La nationalisation des usines Renault en 1945 conclut un demi-siècle de rapports ambigus entre un patron-propriétaire passablement caractériel et un appareil d’Etat tourneboulé par deux guerres mondiales et une guerre sociale. Il faudra un demi-siècle de plus pour que Renault perdre son statut d’entreprise symbole du nationalisme industriel et des conquêtes ouvrières. Le livre épais de Laurent Dingli sur « Louis Renault », publié chez Flammarion, enrichit la bibliothèque des ouvrages consacrés à l’ex-Régie (voir surtout les travaux de Patrick Fridenson sur le sujet). S’appuyant sur de nombreux documents, il conteste formellement l’argumentaire des dénonciateurs du « traître » à la patrie, même s’il admet que Louis Renault ait pu logiquement être inquiété pour sa conduite sous l’Occupation. Mais, au-delà de cet épisode crépusculaire, le livre décrit de manière éclairante la trajectoire de ce fils de commerçant, passionné de mécanique, qui dépose son premier brevet à vingt ans.
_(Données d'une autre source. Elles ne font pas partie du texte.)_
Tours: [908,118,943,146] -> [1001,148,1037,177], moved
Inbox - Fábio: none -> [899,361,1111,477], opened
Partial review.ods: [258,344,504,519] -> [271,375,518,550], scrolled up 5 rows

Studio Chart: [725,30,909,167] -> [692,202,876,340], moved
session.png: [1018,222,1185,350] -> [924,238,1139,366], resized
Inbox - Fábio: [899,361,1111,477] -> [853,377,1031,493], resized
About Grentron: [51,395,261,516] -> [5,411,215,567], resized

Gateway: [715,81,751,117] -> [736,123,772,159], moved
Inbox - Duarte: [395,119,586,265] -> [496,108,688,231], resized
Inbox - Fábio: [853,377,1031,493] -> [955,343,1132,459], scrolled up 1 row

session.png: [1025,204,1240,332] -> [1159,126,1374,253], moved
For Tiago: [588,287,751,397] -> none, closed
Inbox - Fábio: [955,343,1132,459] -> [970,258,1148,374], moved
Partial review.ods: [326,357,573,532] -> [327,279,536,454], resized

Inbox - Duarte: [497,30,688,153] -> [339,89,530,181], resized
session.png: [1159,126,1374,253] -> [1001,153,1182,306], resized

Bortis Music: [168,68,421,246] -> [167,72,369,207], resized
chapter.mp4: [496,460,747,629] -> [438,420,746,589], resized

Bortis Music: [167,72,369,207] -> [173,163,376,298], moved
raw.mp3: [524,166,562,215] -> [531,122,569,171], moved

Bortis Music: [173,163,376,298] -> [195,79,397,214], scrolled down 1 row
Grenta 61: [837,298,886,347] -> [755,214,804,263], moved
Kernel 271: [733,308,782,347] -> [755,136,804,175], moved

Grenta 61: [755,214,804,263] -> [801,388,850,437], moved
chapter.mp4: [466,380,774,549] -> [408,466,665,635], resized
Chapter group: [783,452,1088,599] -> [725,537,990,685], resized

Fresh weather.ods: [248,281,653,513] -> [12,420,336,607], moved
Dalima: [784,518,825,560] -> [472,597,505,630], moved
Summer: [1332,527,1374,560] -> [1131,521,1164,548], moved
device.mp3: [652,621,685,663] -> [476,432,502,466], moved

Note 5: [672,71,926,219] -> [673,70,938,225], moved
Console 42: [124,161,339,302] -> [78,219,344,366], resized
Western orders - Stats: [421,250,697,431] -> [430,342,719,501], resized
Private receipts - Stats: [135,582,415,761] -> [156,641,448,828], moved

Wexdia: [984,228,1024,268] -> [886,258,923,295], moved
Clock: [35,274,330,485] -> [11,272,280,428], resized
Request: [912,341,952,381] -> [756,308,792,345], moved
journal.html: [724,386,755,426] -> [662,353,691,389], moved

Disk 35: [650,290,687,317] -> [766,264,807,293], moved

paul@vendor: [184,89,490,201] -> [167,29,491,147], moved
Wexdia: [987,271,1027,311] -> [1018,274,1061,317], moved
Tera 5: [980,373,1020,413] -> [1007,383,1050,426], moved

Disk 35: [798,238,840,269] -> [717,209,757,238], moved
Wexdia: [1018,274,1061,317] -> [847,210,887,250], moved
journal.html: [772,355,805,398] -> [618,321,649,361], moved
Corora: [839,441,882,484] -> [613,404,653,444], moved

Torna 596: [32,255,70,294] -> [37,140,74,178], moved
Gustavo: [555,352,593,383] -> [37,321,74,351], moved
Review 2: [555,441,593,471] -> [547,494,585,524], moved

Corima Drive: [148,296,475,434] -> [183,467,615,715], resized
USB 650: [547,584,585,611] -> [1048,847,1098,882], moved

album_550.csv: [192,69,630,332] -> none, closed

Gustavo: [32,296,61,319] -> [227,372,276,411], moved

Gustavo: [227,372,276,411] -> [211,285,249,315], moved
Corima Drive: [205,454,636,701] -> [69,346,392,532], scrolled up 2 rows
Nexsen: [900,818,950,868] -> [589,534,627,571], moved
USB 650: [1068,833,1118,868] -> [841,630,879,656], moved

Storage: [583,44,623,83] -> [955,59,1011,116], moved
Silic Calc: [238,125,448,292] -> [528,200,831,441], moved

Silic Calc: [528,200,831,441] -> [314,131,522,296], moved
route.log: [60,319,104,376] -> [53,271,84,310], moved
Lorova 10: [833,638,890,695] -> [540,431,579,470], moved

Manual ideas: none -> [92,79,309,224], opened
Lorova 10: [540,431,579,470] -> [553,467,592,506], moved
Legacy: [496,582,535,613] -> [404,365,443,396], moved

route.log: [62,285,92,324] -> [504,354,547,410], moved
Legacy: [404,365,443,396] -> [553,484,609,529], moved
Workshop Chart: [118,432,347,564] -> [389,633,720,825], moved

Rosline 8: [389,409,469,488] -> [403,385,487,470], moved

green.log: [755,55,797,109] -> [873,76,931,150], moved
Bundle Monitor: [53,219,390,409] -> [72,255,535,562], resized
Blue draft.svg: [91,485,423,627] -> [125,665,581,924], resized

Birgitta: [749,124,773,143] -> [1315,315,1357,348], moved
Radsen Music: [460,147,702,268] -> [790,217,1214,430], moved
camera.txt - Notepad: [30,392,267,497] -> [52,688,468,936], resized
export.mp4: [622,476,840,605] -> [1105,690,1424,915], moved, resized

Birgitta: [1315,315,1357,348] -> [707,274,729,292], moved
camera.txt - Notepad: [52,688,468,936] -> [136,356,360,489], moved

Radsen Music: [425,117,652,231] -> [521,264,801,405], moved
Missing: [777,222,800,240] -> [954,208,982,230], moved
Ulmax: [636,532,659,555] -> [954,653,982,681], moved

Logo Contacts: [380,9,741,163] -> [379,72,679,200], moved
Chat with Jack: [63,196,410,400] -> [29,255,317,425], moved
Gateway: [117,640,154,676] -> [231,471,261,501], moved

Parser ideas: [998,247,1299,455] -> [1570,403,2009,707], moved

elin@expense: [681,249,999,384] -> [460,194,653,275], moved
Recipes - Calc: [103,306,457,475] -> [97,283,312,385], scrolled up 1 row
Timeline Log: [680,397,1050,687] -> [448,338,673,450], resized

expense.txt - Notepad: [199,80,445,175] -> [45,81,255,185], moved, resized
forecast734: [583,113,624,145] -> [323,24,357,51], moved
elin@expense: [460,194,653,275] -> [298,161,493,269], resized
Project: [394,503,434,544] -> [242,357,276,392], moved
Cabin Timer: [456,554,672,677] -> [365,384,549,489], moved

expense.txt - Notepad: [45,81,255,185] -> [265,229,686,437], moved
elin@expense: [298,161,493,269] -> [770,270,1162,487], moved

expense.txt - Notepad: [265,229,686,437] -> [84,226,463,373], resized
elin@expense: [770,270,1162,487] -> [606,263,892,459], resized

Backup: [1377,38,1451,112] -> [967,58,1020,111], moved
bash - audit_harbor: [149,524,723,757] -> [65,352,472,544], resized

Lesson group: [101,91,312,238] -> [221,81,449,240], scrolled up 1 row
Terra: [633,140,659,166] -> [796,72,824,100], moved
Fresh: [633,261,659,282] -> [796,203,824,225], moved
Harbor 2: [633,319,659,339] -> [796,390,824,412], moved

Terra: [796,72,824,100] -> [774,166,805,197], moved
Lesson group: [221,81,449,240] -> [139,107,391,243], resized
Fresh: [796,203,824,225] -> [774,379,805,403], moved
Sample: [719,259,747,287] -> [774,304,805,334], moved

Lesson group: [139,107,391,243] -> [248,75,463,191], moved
Il ne passe pas par les grandes écoles et adopte le comportement du petit patron autoritaire, monomaniaque et « hors système » : il ne veut pas de banquiers dans ses conseils. Intuitif, coléreux, émotif, incapable de dire trois mots en public, il déconcerte l’establishment. Son parcours illustre chacune des grandes séquences de l’histoire économique et sociale de la France du XXème siècle.

– Avant 1914. Explosion technologique, ouverture des marchés internationaux, montée en puissance des nouveaux géants de l’industrie française. Louis Renault croit au progrès et à la science. Dans les affaires, il s’avance sans s’embarrasser de scrupules. Naissance de Billancourt. Rencontres avec Henry Ford et Frederick Taylor. Un coup de maître en 1905 : la conquête du marché des taxis parisiens.

– La Première Guerre mondiale. Tout bascule : l’économie de guerre balaie l’Europe libérale. Louis Renault devient l’un des acteurs clefs du conglomérat militaro-industriel. Après l’exploit des « taxis de la Marne », le voilà transformé en fabricant d’obus et de chars. Il se lie d’amitié avec des hommes politique de gauche. Spécialement Aristide Briand et Albert Thomas. Ce dernier – qui devient un intime – est son exact opposé : il est normalien ami de Péguy, écrit dans « L’Humanité », s’est battu pour Dreyfus et a des idées sur les idées capitale/travail. Louis Renault est associé à la victoire sur l’Allemagne : le char FT17 sera l’un des facteurs de la réussite de l’offensive française de 1918.

Un agnostique de la politique

– L’entre-deux-guerres. L’écrivain Stefan Zweig a très bien décrit le climat des années de crise : « Cette haine atroce, legs empoisonné de la Première Guerre mondiale… ». Après les millions de morts de 14-18, après l’écroulement des colonnes de la morale et de la société du XIXème siècle, l’Europe s’enferme dans ses obsessions : antisémitisme, xénophobie, anticapitalisme. Louis Renault est un agnostique de la politique. Ce qu’il veut, c’est vendre des voitures. Il plaide pour un franc bon marché et des politiques de soutien à l’exportation et à la consommation. Il vit mal le Front populaire. A la veille de la guerre, il est munichois et s’illusionne sur les intentions d’Hitler.

Sa vie privée est un enfer : sa femme Christiane entretient une idylle sulfureuse avec l’écrivain d’extrême droite Drieu La Rochelle. Son neveu par alliance, François Lehideux, conspire contre lui. Sa santé se dégrade. La guerre est déclarée. La descente aux enfers va bientôt commencer.